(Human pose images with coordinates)
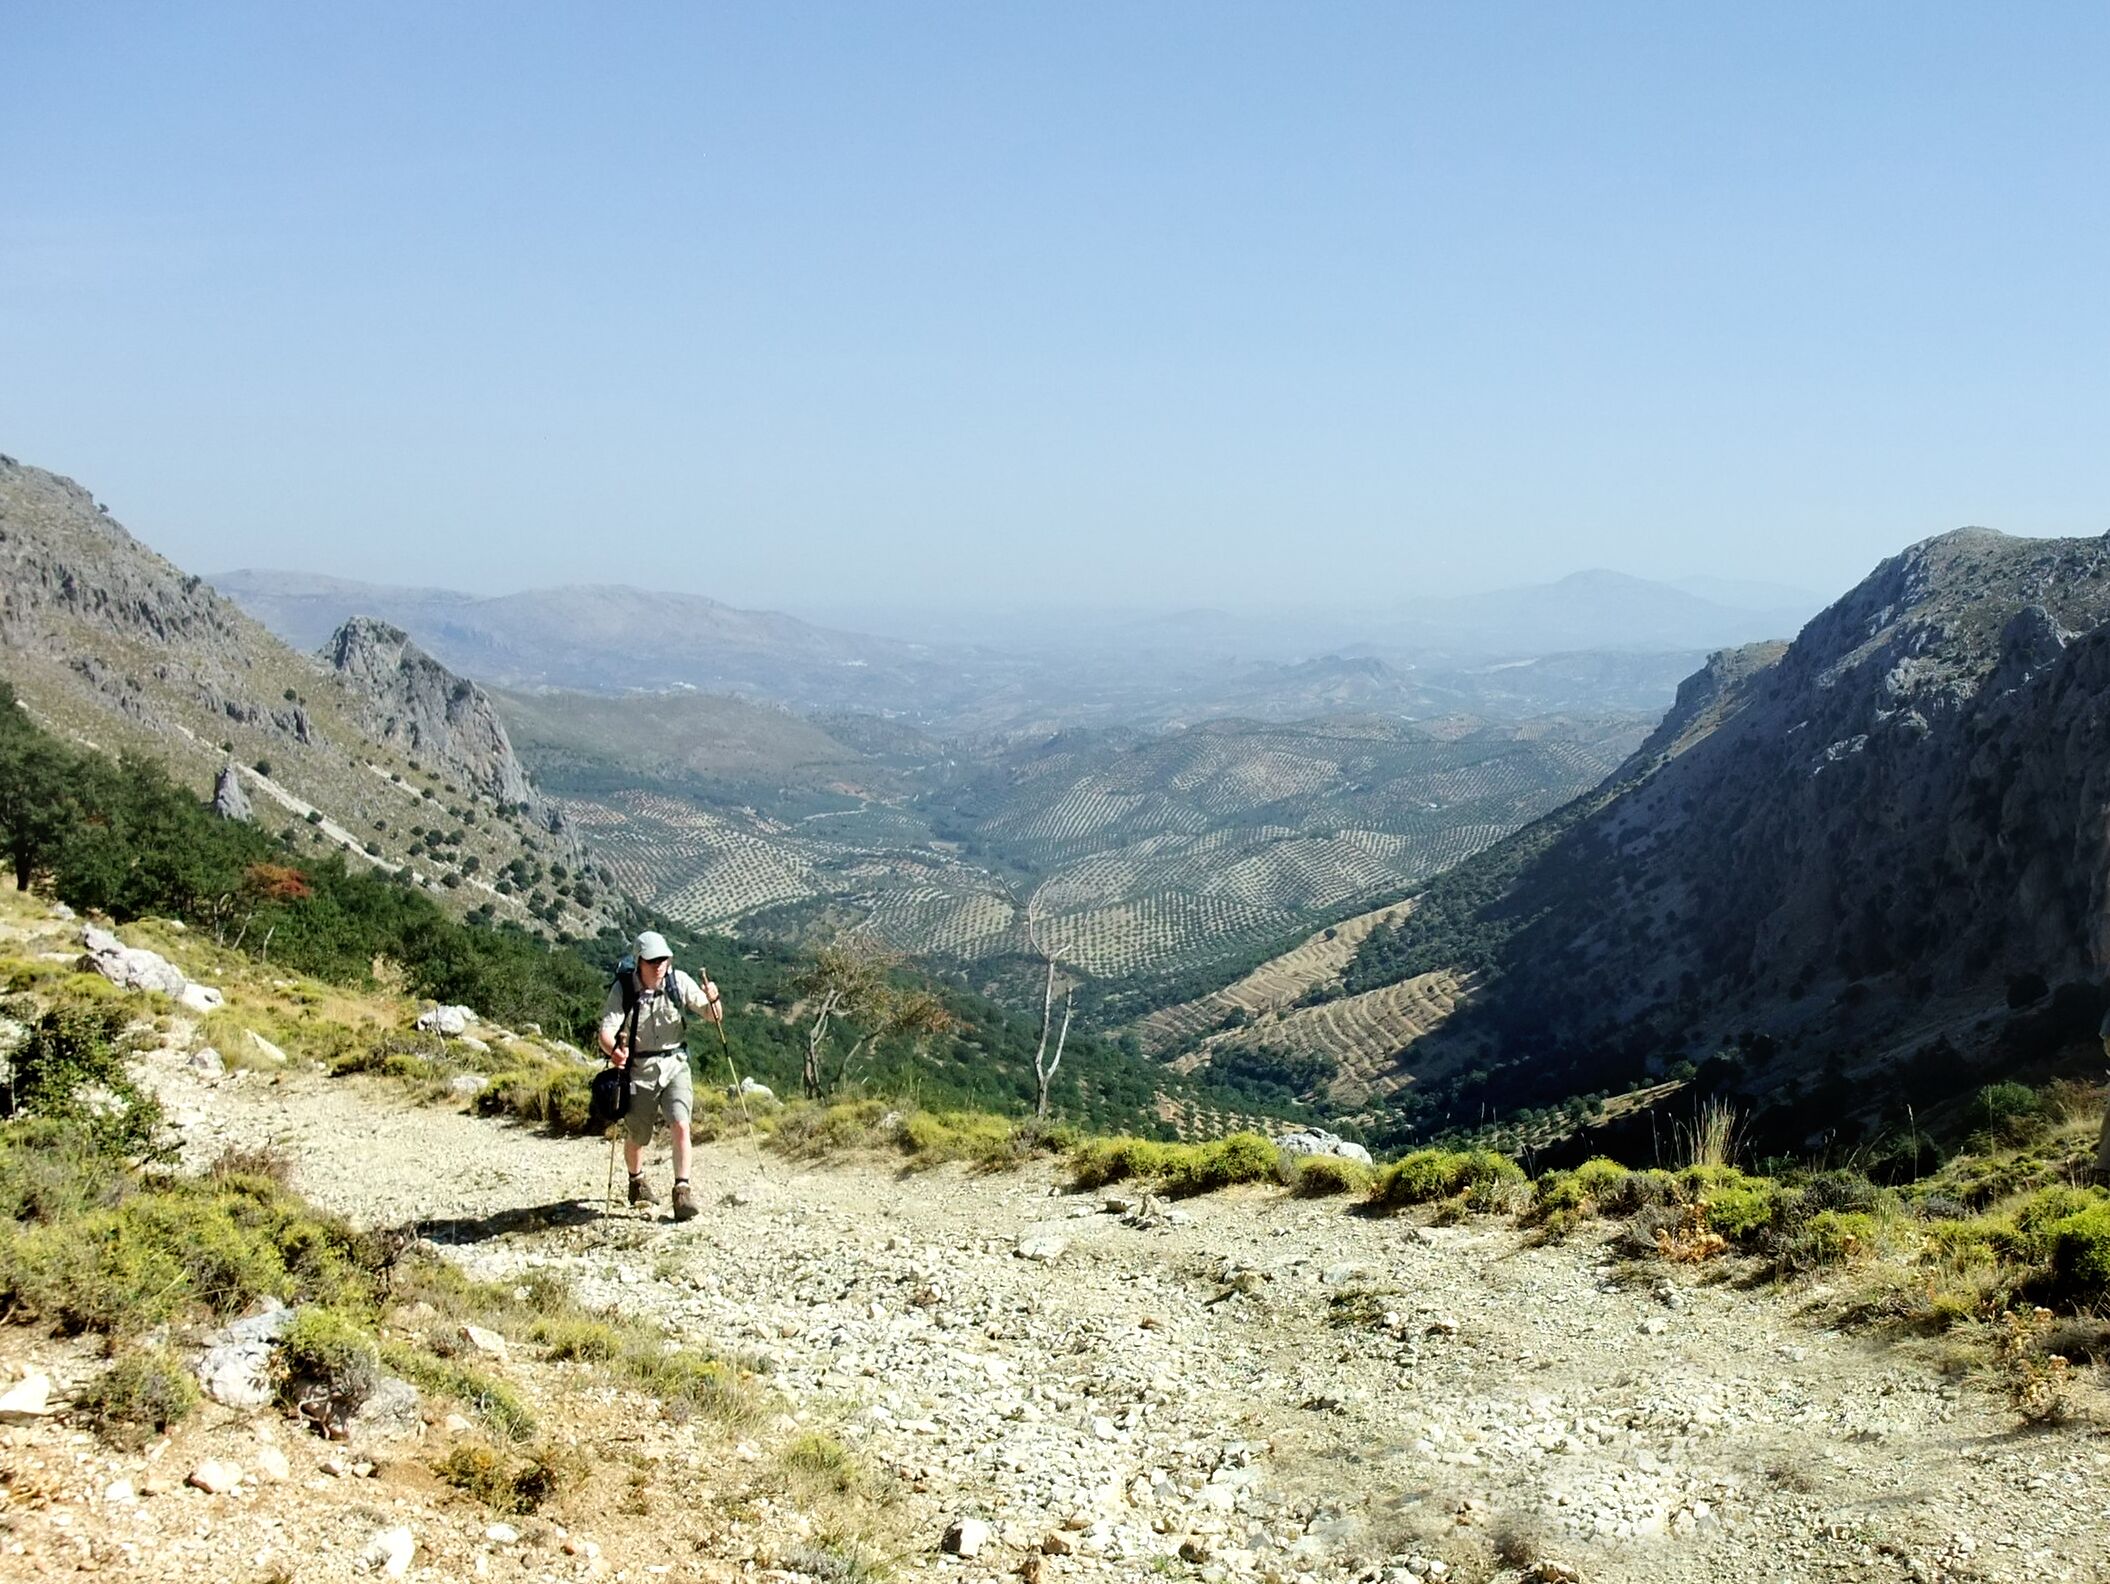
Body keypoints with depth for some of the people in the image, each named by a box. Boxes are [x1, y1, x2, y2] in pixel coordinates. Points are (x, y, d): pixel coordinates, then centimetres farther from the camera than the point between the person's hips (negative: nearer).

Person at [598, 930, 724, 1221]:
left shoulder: (679, 981, -9)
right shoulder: (623, 989, -15)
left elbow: (714, 1017, -4)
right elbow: (606, 1032, -23)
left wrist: (713, 1000, -27)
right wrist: (614, 1050, -45)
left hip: (674, 1065, 1)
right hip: (639, 1070, -1)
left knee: (680, 1125, -19)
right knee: (636, 1136, 12)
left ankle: (682, 1190, -13)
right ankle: (637, 1181, 42)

What is expected » Write out every line of each item above word for word, leaving out the pictures.

Answer to the exercise »
Body keypoints with depth for some of the people in the image, each named by a box. Boxes are [x1, y1, x2, y2] in pixel coordinates. Points are (x, y, d): pixel coordinates, then centimetres farther from the camera than the point between the person's hips (negative: nearer).

Person at [598, 930, 724, 1221]:
left shoulder: (679, 981, -9)
right shoulder: (623, 989, -15)
left elbow: (714, 1017, -4)
right elbow: (606, 1032, -23)
left wrist: (713, 1000, -27)
right wrist: (614, 1050, -45)
left hip: (674, 1065, 1)
right hip: (639, 1070, -1)
left knee: (680, 1125, -19)
right knee: (636, 1136, 12)
left ankle: (682, 1190, -13)
right ankle: (637, 1181, 42)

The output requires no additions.